**WORK TASK**
Across the data below, state how many lines hold "thumb", and reply with nothing but that number.

Joint position lists:
::::

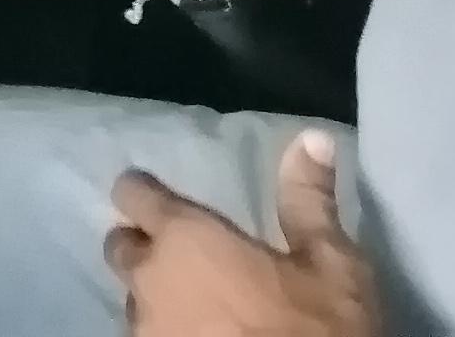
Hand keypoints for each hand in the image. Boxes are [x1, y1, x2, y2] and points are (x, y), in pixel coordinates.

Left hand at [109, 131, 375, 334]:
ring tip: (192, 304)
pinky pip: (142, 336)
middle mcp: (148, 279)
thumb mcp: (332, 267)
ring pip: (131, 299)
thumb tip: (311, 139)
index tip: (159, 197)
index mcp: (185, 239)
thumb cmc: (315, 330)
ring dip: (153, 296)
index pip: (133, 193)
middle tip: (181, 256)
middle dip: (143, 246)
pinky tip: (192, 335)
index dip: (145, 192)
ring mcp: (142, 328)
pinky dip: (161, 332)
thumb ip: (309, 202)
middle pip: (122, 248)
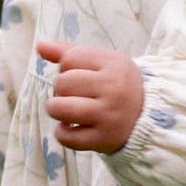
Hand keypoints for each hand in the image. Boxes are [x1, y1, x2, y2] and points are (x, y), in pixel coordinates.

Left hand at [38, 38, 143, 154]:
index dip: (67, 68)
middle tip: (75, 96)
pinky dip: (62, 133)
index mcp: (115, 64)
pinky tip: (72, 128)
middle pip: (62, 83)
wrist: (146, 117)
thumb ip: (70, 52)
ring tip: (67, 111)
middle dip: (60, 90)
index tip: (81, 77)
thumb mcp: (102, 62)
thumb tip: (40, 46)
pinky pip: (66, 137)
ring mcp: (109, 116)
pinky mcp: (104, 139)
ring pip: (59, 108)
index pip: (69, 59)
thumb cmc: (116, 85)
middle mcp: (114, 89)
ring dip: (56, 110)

::::

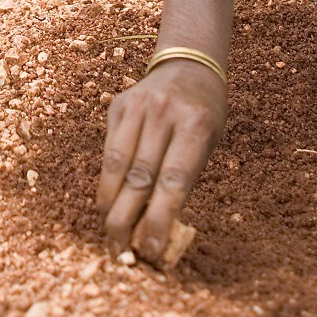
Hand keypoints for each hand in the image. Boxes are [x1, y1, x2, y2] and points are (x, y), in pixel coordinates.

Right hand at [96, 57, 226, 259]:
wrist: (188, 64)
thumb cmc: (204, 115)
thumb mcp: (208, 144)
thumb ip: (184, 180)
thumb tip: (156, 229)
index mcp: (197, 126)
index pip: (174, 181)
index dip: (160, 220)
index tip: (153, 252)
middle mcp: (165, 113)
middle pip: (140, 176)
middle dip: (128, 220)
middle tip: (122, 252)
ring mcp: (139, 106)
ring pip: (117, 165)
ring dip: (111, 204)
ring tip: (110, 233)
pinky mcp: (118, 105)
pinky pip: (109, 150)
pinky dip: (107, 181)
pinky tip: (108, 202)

::::

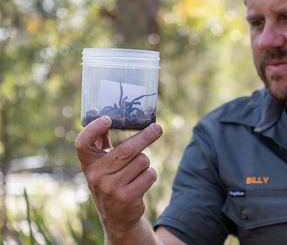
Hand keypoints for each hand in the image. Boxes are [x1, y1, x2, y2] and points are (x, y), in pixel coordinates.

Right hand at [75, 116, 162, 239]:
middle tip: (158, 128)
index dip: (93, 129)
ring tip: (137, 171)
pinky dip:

::::

**TASK RESPONSE**
12